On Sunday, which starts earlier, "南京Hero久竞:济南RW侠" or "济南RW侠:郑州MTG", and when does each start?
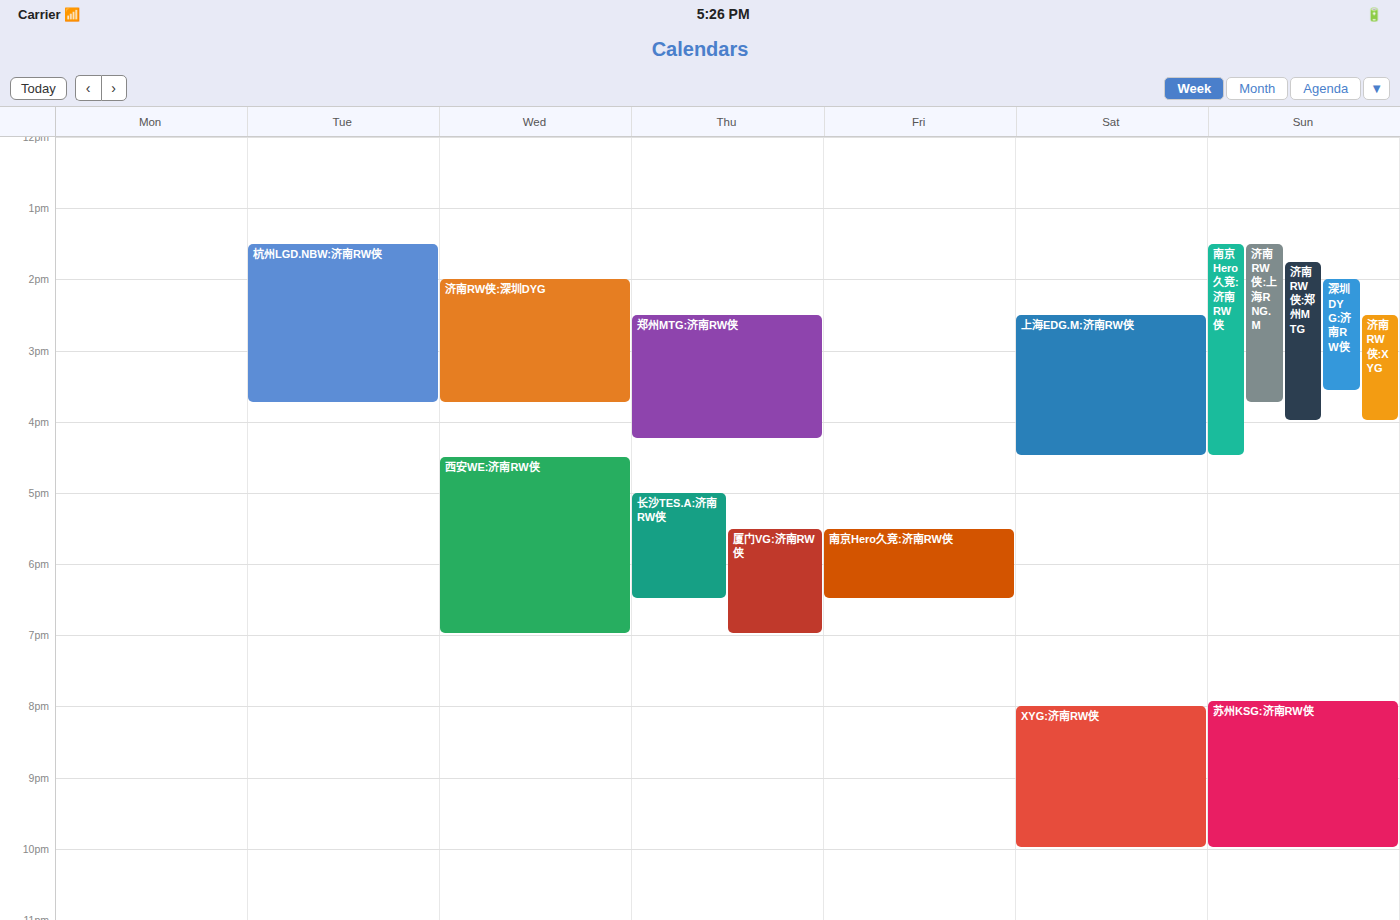
"南京Hero久竞:济南RW侠" 1:30 PM; "济南RW侠:郑州MTG" 1:45 PM.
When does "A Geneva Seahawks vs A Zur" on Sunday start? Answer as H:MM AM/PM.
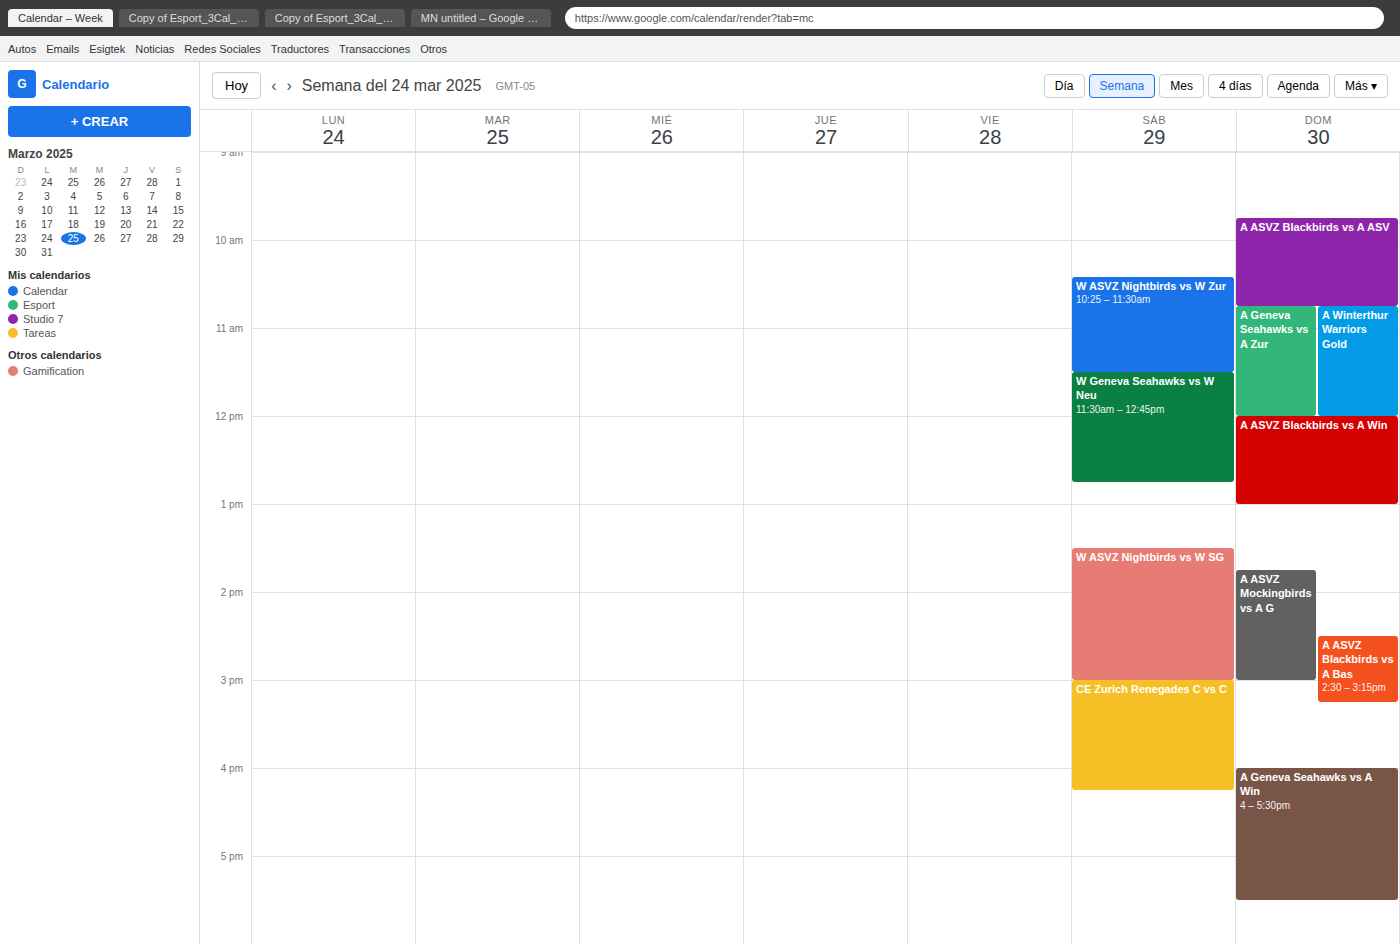
10:45 AM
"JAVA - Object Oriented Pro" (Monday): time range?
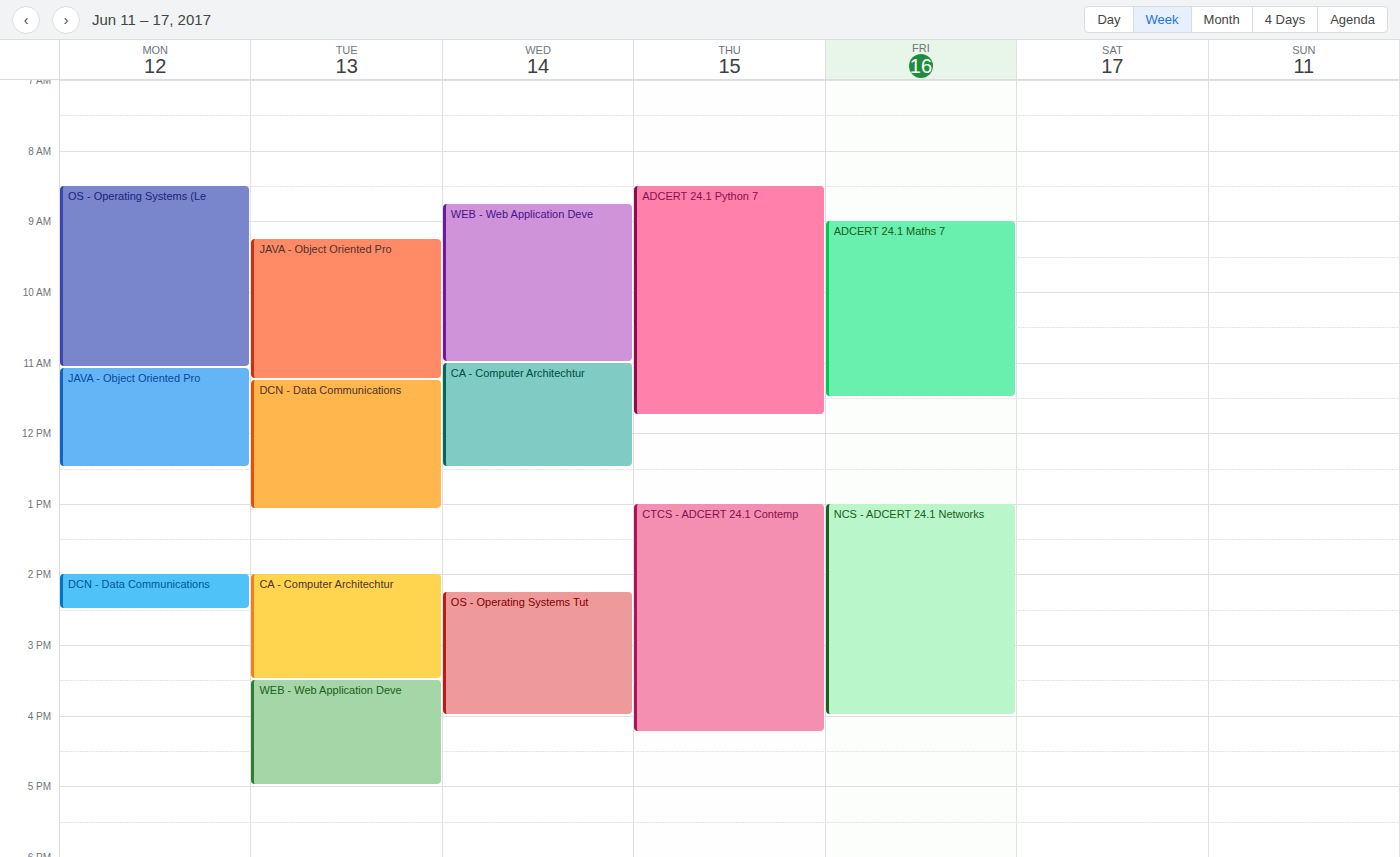
11:05 AM to 12:30 PM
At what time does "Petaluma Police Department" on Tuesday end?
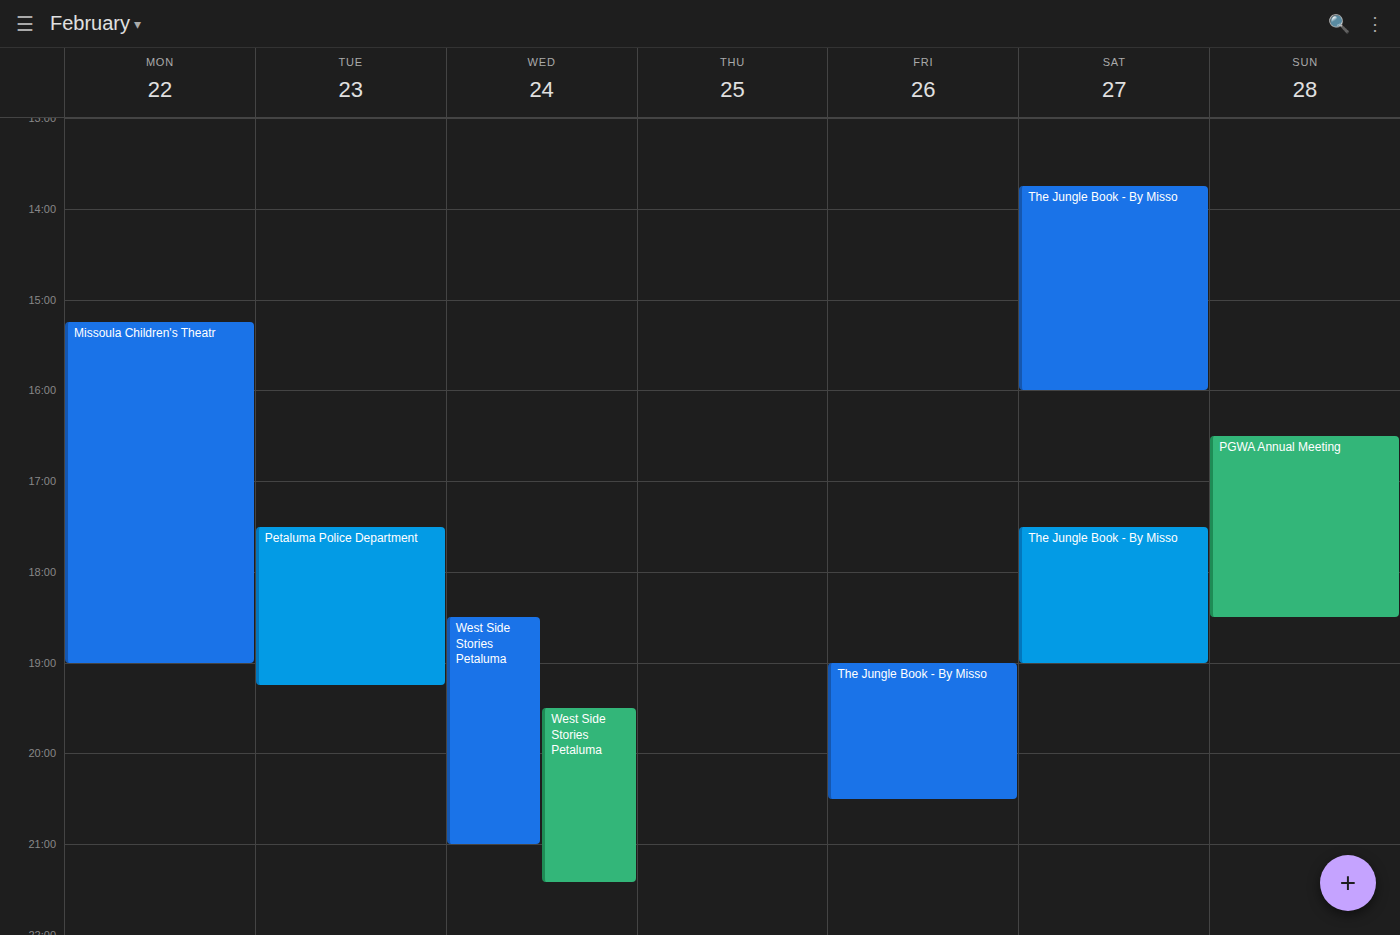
####
◆ What the task requires ◆
Copy out the lines starting with the line that contains "as H:MM AM/PM." and going on through the last line, both included, and leave the pictures out.

◆ Exercise answer ◆
When does "A Geneva Seahawks vs A Zur" on Sunday start? Answer as H:MM AM/PM.
10:45 AM
"JAVA - Object Oriented Pro" (Monday): time range?
11:05 AM to 12:30 PM
At what time does "Petaluma Police Department" on Tuesday end?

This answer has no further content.